本文:
# # # #

今回は研究開発を担当する若手技術者が現場に行かず、PCの前に座ってばかりいるという状況を改善し、技術者育成につなげるアプローチを考えます。

 

 

 

 

 

研究開発の技術者に対する一般的なイメージは定まらない

 

研究開発を担う技術者についてのイメージは、一般的にはあまり定まっていないと感じています。

 

 

関連するものとして、以下のような技術者(エンジニア含む)はある程度のイメージが一般的に浸透していると感じます。

 

  • ・町工場の技術者→下町の中小、零細企業で旋盤加工や板金加工を行う技術者
  • ・エンジニア→主にITエンジニアを指し、PCの前に座って仕様書を作成するSEや、その仕様書に基づいてプログラムを組むプログラマー

 

では、研究開発を担当する技術者というとどのようなイメージでしょうか。

 

 

 

試験管を振っている化学系、計測機器を前に各種機械試験を行う機械系、
培養などを行う生物系など、かなり多様です。

 

 

このような業界による違いもあって、
研究開発を担う技術者について一般的に”これ”というイメージを作ることが難しいのかもしれません。

 

 

 

 

 

いきなり暴走する or 調べる/考えることに時間を費やしてしまう若手技術者

 

実務経験の不足する若手技術者が、
研究開発を主業務とするケースを考えます。

 

 

そしてリーダーや管理職が何かしらの技術業務に関する指示を出したことを想定してください。

 

 

 

この場合、若手技術者の初動は大きく分けて2通りになります。

 

 

 

何も考えずにいきなり走り出す

 

業務指示に対し、理解したという旨の返答をし、
ためらいなくすぐに動き始めるのが一つのパターンです。

 

 

コミュニケーション力が高く、またフットワークの軽さからリーダーや管理職として仕事を任せやすい、と感じることも多いようです。

 

 

ごく簡単な業務であれば特に問題は起こりませんが、
技術業務のうち、ある程度手順を組み立てなければならない場合、
いくつかの問題が生じます。

 

 

ここでは問題のうち、代表的なものを一つご紹介します。

 

 

 

求めた結果が出てこない

 

業務指示の時点で、何が欲しいということを明確に伝えていたとしても、
それと異なるものが出てくるというのが一例です。

 

 

例えば化学系の企業を一例として、他社製品の分析を行い、
自社製品との違いを可能性を含めて調べ、
その結果を教えてほしい、という指示を出したとします。

 

 

しかし出てきたのは、
他社製品のカタログと自社製品のカタログを単にコピーして貼り付けたプレゼンテーション、
ということもあります。

 

 

プレゼンする内容はあくまでカタログ上の比較で、
そこには技術的な知見が含まれていません。

# # # #

提供された記録:
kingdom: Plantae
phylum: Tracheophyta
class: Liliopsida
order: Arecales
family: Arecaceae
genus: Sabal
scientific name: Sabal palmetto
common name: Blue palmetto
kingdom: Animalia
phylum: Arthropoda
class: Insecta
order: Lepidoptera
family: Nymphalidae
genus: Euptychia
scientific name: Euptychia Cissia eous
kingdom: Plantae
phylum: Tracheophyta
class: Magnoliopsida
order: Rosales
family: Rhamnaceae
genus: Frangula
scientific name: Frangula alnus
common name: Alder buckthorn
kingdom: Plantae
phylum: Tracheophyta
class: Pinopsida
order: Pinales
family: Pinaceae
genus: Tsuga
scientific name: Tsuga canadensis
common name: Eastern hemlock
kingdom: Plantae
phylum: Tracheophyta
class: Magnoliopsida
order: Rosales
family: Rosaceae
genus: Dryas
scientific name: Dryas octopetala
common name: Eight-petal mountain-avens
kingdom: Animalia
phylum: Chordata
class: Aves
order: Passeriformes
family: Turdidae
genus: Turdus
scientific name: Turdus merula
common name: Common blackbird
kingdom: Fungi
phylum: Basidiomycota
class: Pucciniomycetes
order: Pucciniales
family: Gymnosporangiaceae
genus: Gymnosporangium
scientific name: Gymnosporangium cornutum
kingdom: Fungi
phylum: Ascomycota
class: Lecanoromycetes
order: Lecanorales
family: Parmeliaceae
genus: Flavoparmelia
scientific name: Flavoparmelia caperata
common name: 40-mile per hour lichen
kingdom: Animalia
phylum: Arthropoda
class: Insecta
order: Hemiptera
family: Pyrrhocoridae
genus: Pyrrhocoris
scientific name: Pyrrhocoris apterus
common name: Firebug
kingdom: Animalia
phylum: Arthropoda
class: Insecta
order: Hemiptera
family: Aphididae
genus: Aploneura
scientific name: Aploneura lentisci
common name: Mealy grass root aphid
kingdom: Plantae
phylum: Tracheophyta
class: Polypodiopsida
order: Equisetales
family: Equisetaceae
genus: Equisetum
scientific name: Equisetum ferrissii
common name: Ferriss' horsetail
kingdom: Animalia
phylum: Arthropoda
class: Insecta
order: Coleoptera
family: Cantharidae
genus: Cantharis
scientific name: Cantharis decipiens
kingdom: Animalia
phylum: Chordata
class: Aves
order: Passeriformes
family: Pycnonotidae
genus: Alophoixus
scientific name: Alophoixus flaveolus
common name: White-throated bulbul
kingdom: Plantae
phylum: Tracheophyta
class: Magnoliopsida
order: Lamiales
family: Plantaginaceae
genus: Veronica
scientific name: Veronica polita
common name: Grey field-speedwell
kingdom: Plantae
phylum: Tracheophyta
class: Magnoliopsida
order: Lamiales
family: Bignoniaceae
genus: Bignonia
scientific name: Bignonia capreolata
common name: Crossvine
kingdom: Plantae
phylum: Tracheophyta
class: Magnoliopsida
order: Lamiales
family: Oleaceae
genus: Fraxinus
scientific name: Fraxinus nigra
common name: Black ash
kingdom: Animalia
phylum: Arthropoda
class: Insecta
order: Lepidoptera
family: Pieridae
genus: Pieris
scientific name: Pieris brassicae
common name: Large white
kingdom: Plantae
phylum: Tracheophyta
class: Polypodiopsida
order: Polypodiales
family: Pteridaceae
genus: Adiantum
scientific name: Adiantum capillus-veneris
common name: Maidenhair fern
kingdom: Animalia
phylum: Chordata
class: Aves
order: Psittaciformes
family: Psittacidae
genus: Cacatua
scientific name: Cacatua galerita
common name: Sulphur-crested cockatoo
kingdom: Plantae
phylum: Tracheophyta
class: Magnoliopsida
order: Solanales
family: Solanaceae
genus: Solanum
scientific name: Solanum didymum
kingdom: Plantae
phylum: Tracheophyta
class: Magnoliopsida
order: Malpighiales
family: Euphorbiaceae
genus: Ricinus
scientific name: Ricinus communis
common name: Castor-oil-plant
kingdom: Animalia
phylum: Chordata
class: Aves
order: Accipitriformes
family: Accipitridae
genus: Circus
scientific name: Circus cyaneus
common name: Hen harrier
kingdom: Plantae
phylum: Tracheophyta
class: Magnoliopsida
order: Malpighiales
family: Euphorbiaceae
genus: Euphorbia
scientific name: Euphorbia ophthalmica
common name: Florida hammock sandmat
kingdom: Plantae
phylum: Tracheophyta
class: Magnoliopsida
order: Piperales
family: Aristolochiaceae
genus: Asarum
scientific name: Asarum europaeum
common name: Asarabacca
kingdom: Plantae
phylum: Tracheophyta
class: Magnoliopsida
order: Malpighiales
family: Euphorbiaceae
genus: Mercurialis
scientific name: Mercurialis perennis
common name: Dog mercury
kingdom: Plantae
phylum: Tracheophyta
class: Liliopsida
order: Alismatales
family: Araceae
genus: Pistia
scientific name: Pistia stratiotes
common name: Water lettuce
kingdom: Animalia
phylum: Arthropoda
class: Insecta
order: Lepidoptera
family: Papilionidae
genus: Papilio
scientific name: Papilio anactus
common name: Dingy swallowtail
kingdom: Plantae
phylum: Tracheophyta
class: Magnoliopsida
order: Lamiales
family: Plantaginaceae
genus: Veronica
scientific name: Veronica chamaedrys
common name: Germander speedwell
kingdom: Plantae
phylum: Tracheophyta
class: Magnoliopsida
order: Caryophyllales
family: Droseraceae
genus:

# # # #

課題: 本文では、指示を受けた若手技術者の初動は大きく分けて何通りになるとされていますか。 これらの記録は本文の内容とは関係がありません。

答え: 2通りです。